| PASSAGE FOR REVIEW |
A team from Vitoria-Gasteiz, Spain this study. Sleep medicine reviews published the paper. This paper is open-access.

What did they ask?

They did this systematic review to ask.

“In children less than 18 years old with OSA, does RME improve sleep outcomes as compared to watchful waiting or alternative treatment”?

This quote from a paper they highlighted in their literature review particularly struck me.

‘American guidelines warn that data is insufficient to recommend maxillary expansion for OSA due to the absence of controls in published case series”.

What did they do?

The team conducted a systematic review and followed the classic stages of literature search identification of papers, assessment of the risk of bias, data extraction and relevant statistical analysis if possible.

The PICO was

Participants: Children diagnosed with OSA using PSG or HSAT

Intervention: Orthodontic maxillary expansion using an intra-oral device

Comparison: Watchful waiting or alternative treatment

Outcome: Difference between pre and post-treatment Apnea Hypoxic Index as measured in a sleep study; polysomnography (PSG) or Home Sleep Apnea Test (HSAT).

What did they find?

During the process of paper selection, they found five articles. These included one parallel-sided RCT, one cross-over RCT and three non-randomised longitudinal studies.

These studies included data on 213 participants, of which 129 had RME treatment. No article reported on race, socioeconomic status or pre-term birth.

All patients who underwent rapid maxillary expansion (RME) had a medical diagnosis of pediatric obstructive sleep apnea (OSA). In four of the studies, the alternative treatment was the surgical removal of tonsils and adenoids. The randomized controlled trial (RCT) did not describe any intervention in the control group; instead, they opted for a watchful waiting approach.

It was not possible to conduct a meta-analysis due to significant heterogeneity amongst the studies. The differences in follow-up duration, type of sleep study, scoring criteria, and incomplete data on outcomes contributed to this heterogeneity. Additionally, the authors concluded that the overall risk of bias was noteworthy.

They highlighted the data from the randomised trial and reported that over five months, the AHI dropped from 2.5 to 1.79 (28% drop) with RME and from 2.67 to 1.8 (33% drop) with watchful waiting. This study concludes that RME would not be better than watchful waiting.

The team also reported the following problems with the included papers

  • The sample sizes were low
  • Reproducibility was low because of unclear definitions of the participants’ dentofacial features.
  • The investigators used multiple outcomes for sleep studies.

| RECORDED DATA |
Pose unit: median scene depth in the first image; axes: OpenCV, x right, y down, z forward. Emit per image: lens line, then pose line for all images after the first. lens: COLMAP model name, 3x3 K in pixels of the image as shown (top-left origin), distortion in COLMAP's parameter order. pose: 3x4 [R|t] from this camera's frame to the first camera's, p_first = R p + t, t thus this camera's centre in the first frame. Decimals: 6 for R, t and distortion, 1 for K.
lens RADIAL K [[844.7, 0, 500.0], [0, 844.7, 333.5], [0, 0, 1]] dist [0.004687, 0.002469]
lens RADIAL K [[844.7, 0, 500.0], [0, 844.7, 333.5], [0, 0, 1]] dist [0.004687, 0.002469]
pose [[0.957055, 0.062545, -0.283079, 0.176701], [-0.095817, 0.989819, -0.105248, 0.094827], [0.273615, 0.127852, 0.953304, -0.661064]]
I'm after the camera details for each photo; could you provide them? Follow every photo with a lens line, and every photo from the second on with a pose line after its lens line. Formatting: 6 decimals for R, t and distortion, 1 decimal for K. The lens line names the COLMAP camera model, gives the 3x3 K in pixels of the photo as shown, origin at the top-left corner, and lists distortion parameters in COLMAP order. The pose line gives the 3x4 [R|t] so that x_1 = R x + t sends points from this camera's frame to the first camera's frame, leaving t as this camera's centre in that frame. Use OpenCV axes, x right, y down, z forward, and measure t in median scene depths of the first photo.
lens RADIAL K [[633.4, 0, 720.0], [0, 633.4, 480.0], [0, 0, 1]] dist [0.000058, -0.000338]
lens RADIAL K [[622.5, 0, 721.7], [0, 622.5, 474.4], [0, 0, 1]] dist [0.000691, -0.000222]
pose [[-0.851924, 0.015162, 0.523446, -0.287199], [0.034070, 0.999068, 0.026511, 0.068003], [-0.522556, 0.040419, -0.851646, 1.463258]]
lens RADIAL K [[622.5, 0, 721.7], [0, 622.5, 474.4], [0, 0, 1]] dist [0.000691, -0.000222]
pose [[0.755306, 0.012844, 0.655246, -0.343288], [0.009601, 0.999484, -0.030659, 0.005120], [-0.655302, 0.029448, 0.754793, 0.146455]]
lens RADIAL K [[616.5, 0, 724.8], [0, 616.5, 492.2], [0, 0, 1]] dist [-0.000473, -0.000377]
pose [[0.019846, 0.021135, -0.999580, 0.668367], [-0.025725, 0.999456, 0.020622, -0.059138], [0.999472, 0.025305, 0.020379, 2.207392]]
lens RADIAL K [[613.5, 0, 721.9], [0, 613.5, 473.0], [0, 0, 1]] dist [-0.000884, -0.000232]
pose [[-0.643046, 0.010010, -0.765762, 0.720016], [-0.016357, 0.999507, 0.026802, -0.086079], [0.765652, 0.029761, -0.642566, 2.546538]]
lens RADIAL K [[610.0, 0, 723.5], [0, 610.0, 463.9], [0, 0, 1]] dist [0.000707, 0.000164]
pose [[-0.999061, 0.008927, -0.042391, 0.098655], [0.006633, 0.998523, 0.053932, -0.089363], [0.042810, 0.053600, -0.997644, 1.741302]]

| EXERCISE TASKS |
- 1) In the maxillary expansion summary, rewrite the part that opens with the words "The PICO was" and closes with "non-randomised longitudinal studies.", replacing "intra-oral device" with "oral appliance".
- 2) Answer these questions from the maxillary expansion summary:
(a) How many participants did the included studies cover in total?
(b) In four of the studies, what was the alternative treatment?
(c) Over what period did the randomised trial report the drop in AHI?

| ANSWER SET |
- 1)
The PICO was

Participants: Children diagnosed with OSA using PSG or HSAT

Intervention: Orthodontic maxillary expansion using an oral appliance

Comparison: Watchful waiting or alternative treatment

Outcome: Difference between pre and post-treatment Apnea Hypoxic Index as measured in a sleep study; polysomnography (PSG) or Home Sleep Apnea Test (HSAT).

What did they find?

During the process of paper selection, they found five articles. These included one parallel-sided RCT, one cross-over RCT and three non-randomised longitudinal studies.

- 2)
(a) 213 participants.
(b) Surgical removal of tonsils and adenoids.
(c) Five months.